Proses penyembuhan alveolar setelah ekstraksi tampaknya tidak tertunda atau terganggu.

Diagnosis klinis RHL terkait ekstraksi telah jelas. Namun, konfirmasi imunohistokimia pada Tzanck smear disarankan (7), khususnya sebagai post-ekstraksi herpes zoster telah dijelaskan (14,15). Sebagai sero-prevalensi mencapai 90 sampai 95% dalam populasi orang dewasa, serologi bukan metode diagnostik yang direkomendasikan.

Pengobatan infeksi HSV terkait ekstraksi ini bergantung pada terapi antiviral oral atau intravena, sesuai dengan tingkat keparahan klinis. Dalam dua pasien, profilaksis pengobatan antivirus efektif karena tidak ada RHL diamati setelah ekstraksi molar selanjutnya di bawah anestesi lokal. Data yang lebih namun diperlukan untuk merekomendasikan terapi antivirus profilaksis. Saat ini, hanya individu yang dipilih dengan riwayat RHL yang memenuhi syarat untuk profilaksis antivirus. Dalam analogi profilaksis antivirus pengobatan untuk prosedur kosmetik abrasif, yang skema berikut bisa diusulkan; oral valasiklovir (500mg bid, Zelitrex , Glaxo Smith Kline), 48 jam sebelum sampai tiga hari setelah perawatan gigi. famsiklovir atau asiklovir juga dapat dipertimbangkan (13).

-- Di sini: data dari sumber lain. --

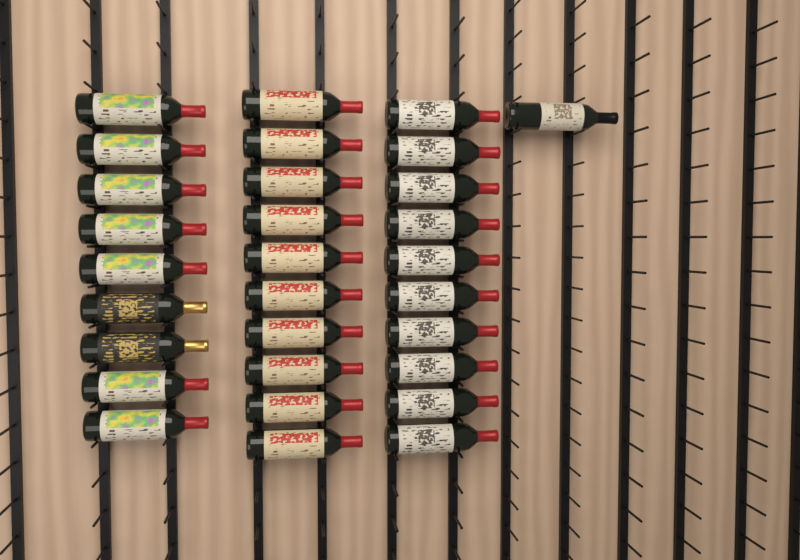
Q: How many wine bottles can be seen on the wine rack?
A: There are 30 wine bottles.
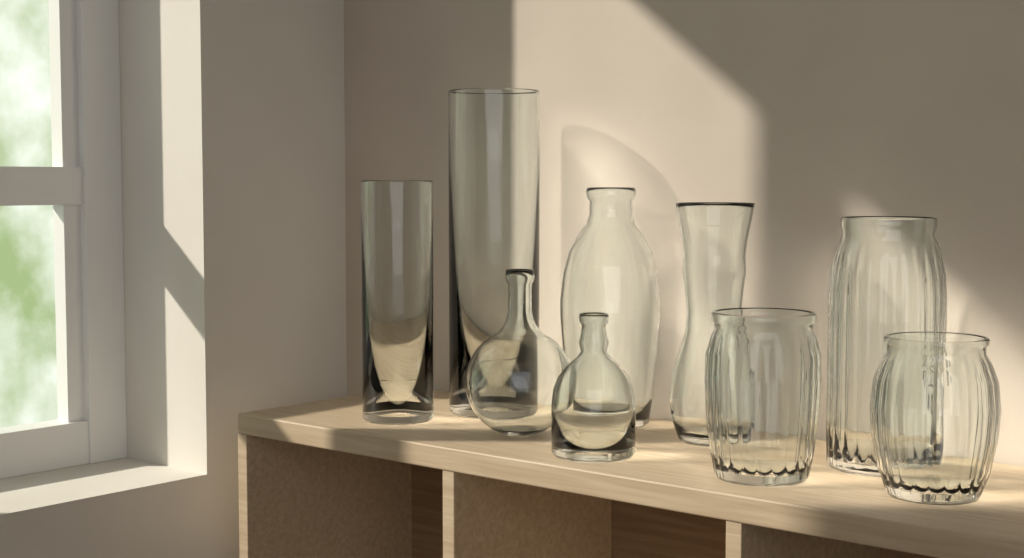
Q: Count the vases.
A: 9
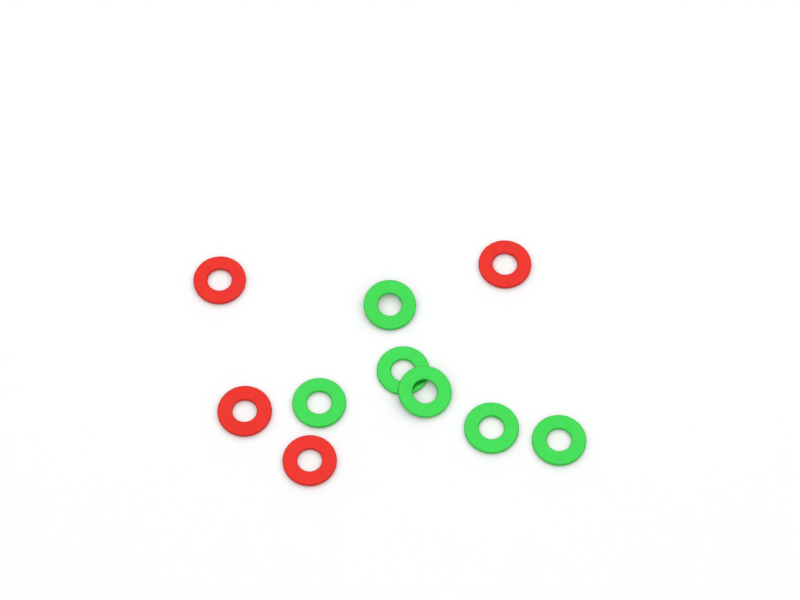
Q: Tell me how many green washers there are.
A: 6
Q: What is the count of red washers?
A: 4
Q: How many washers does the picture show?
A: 10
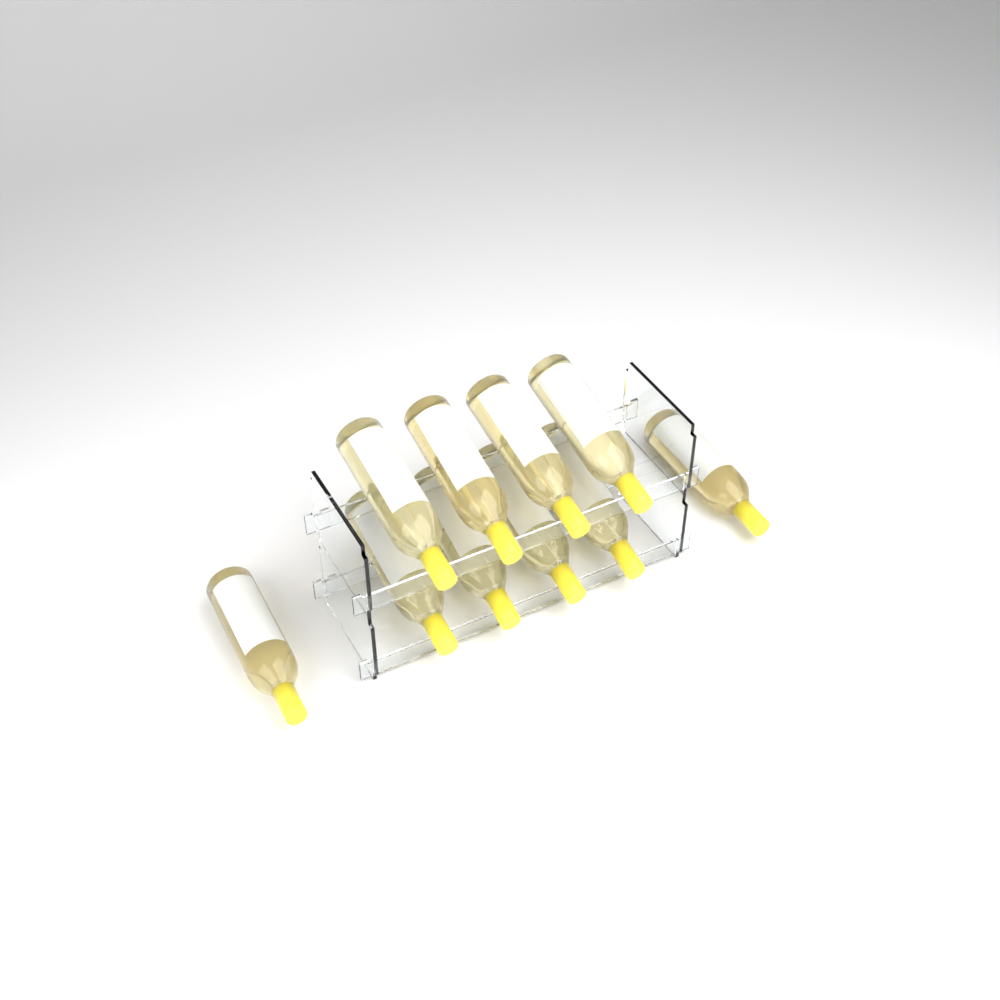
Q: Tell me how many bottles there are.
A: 10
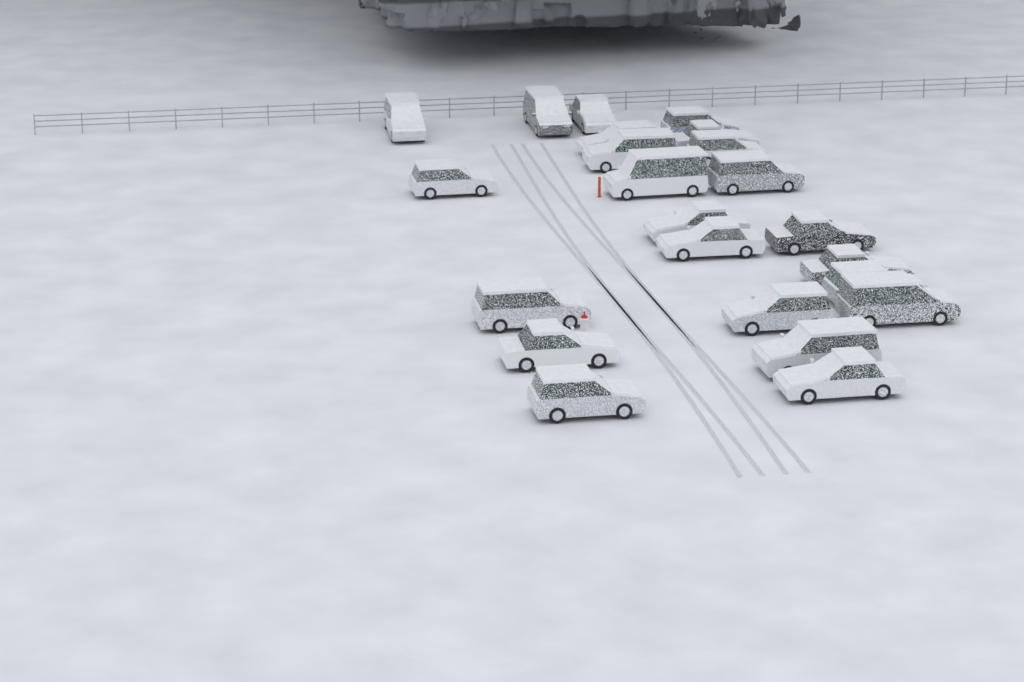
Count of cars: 23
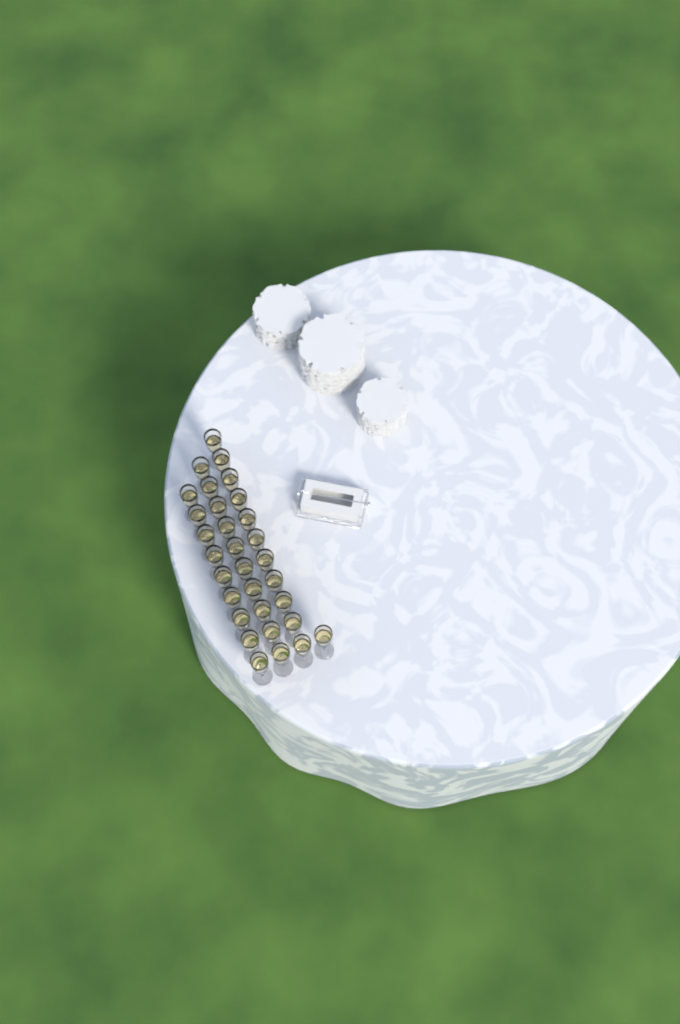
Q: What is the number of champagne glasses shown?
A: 31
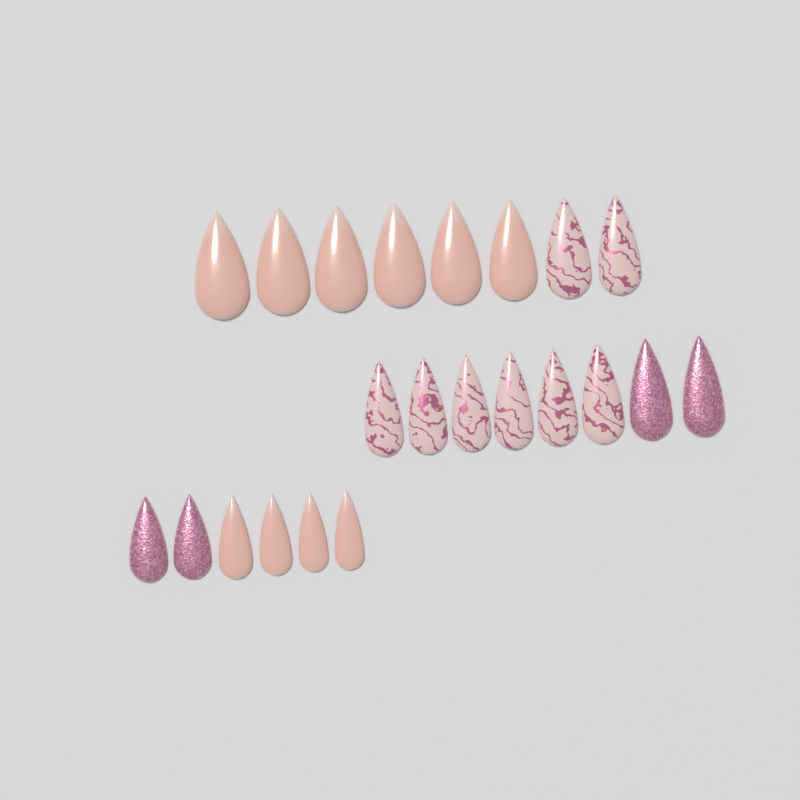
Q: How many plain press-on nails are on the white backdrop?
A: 10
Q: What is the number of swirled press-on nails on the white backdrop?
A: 8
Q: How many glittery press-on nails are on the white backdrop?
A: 4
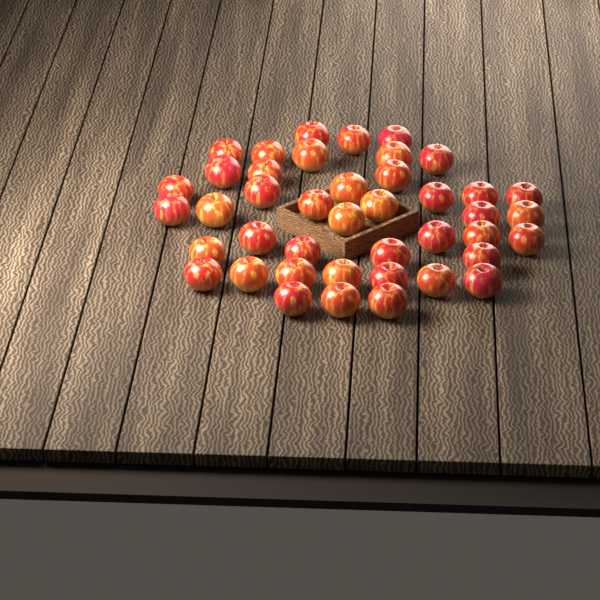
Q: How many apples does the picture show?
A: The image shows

Sebagai kesimpulan, kambuhnya HSV dapat dipicu dengan ekstraksi gigi. Infeksi ini tampaknya lebih parah dari biasa. Data kejadian kurang. Pengobatan antivirus profilaksis dapat dianggap untuk pasien RHL secara individual. Dokter Gigi harus menyadari komplikasi ini berpotensi parah ekstraksi gigi.